Understanding Statistical Testing

On the Suzy platform, we currently have statistical testing available for our monadic testing feature, rank grids, and scale grids. 

In our monadic feature, we added a new question type called rating that has statistical testing added when you select the PowerPoint export and demographic data excels. Only rating, rank grids, and scale grids in the monadic have statistical testing, all other question types in the monadic feature do not have statistical testing added.

Please note that we only apply statistical testing to a sample size of 50 or above.

For the feature we use z-test, which focuses on analyzing the differences between different samples. 

With the monadic feature - there is no overlap in sample between the different concepts, making each concept have a unique set of sample. As a result, two-sample proportion z-test is the best statistical model to help us determine the differences between the results of the concepts.

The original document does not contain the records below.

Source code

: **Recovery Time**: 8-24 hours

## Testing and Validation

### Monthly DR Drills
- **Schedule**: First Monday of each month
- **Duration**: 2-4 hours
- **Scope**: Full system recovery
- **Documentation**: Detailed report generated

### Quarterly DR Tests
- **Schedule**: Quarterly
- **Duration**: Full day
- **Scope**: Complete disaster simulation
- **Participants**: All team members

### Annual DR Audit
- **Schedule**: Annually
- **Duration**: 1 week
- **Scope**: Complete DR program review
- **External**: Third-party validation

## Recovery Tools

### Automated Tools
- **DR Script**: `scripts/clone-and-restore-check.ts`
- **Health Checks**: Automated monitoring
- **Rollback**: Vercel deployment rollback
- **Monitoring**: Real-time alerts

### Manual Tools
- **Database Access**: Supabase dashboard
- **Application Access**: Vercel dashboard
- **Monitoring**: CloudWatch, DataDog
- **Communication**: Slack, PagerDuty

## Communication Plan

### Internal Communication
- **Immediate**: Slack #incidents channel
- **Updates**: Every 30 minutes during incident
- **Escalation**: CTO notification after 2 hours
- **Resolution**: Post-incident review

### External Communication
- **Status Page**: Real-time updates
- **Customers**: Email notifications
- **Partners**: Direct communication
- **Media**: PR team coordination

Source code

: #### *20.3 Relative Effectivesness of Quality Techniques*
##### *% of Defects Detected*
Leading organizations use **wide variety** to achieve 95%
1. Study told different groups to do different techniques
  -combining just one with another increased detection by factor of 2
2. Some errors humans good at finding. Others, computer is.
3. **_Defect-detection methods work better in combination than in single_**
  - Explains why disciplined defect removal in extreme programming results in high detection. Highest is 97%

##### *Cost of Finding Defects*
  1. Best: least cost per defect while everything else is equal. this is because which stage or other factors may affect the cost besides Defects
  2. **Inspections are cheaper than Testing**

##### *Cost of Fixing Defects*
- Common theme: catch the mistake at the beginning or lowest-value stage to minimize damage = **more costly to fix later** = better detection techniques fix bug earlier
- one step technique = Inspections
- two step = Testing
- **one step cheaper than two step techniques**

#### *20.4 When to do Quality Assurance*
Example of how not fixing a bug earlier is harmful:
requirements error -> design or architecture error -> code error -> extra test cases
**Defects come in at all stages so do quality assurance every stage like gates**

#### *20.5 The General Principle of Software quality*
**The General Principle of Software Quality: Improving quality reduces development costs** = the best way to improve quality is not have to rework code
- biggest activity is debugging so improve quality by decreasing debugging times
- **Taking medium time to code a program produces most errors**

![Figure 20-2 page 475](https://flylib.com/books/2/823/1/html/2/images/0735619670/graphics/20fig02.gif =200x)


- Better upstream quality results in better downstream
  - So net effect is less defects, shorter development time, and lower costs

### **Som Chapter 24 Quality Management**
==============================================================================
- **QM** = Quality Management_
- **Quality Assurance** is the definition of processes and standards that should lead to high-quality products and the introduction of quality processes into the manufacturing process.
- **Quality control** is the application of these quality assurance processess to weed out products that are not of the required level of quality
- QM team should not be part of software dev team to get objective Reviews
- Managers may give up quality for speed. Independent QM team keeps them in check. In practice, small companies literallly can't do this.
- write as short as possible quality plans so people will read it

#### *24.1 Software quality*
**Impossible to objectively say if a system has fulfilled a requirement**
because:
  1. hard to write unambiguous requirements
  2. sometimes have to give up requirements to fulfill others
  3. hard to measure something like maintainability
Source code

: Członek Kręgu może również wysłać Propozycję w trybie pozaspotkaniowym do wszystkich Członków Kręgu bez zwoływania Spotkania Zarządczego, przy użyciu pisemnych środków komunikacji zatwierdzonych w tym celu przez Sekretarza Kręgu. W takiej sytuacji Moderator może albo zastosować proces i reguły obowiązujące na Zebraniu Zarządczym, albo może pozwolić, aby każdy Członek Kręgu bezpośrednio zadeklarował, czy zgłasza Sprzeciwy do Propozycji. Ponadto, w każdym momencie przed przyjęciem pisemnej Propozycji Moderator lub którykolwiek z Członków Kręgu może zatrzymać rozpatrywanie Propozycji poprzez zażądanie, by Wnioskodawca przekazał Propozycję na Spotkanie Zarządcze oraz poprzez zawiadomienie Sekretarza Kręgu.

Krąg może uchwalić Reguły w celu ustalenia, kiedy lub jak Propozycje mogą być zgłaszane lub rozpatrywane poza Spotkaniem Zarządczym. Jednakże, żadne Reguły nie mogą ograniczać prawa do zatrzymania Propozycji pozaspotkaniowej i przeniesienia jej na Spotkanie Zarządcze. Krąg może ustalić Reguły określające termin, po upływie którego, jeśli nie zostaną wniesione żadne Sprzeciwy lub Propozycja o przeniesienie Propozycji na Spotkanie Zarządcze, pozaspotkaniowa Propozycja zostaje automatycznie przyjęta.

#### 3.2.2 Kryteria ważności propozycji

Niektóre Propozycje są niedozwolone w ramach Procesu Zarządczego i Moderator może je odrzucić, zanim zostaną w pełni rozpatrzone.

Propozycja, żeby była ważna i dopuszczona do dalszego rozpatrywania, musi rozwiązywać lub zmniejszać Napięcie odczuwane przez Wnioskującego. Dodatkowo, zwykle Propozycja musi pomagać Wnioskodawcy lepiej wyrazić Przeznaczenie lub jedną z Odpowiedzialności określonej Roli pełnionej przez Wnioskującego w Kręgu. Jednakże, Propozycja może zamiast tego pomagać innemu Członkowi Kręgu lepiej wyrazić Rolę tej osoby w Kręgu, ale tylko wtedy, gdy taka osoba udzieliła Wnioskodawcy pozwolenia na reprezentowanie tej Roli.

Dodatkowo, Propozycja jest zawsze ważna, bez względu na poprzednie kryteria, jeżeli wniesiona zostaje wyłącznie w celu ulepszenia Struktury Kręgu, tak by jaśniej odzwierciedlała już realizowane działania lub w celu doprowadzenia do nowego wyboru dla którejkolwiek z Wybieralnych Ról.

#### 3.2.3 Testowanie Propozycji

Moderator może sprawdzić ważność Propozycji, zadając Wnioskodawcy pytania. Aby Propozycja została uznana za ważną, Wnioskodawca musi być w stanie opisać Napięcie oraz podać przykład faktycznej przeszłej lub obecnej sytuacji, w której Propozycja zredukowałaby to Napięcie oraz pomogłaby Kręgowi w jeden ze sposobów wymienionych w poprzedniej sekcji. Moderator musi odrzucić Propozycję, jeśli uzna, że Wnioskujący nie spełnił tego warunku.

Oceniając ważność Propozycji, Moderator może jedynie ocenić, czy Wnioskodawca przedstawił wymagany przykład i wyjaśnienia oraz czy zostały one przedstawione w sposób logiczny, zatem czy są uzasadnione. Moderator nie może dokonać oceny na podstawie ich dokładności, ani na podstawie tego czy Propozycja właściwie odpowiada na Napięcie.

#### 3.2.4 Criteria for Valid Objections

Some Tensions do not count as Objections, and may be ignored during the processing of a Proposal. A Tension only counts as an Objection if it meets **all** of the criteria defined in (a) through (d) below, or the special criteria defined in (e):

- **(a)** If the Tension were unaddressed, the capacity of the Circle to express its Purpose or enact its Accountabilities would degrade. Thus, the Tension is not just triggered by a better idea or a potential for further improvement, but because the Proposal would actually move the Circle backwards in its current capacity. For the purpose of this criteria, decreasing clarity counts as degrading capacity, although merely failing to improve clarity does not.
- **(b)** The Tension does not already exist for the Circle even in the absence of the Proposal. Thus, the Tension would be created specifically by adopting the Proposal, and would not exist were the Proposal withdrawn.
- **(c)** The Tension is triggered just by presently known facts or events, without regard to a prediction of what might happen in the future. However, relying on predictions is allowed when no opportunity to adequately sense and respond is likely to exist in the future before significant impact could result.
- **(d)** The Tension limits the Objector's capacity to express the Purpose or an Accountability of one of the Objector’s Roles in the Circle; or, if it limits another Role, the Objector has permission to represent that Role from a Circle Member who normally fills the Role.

For rank and scale grids, you will see statistical testing for top box (lowest number for rank and highest number for scales) and the top two box level.

By default we test at the 95% (uppercase letters) and 90% (lowercase letters) confidence interval. If a concept is statistically higher at the 95% confidence level, it is also statistically higher at the 90% confidence level. The same is not true for the reverse.

The way we identify stat testing is through the PowerPoint export or the excel sheet. Each concept is assigned a letter (e.g. A, B, C, etc.). To read the output properly, identify which numbers feature a letter next to it. This indicates that the particular concept (on that metric) is significantly higher than the concepts identified by the letters. If there are no letters shown, the data was statistically tested but there were no statistical differences between the concepts.


In this instance:

  • Concepts 3 and 4 are significantly higher than Concept 1 at the 95% level for appeal.
  • Concept 2 is significantly higher than Concept 1 at the 90% level for appeal.
  • Concept 3 is statistically higher than Concept 1 at the 95% level for relevance.
  • Concept 3 is statistically higher than Concept 2 at the 90% level for relevance.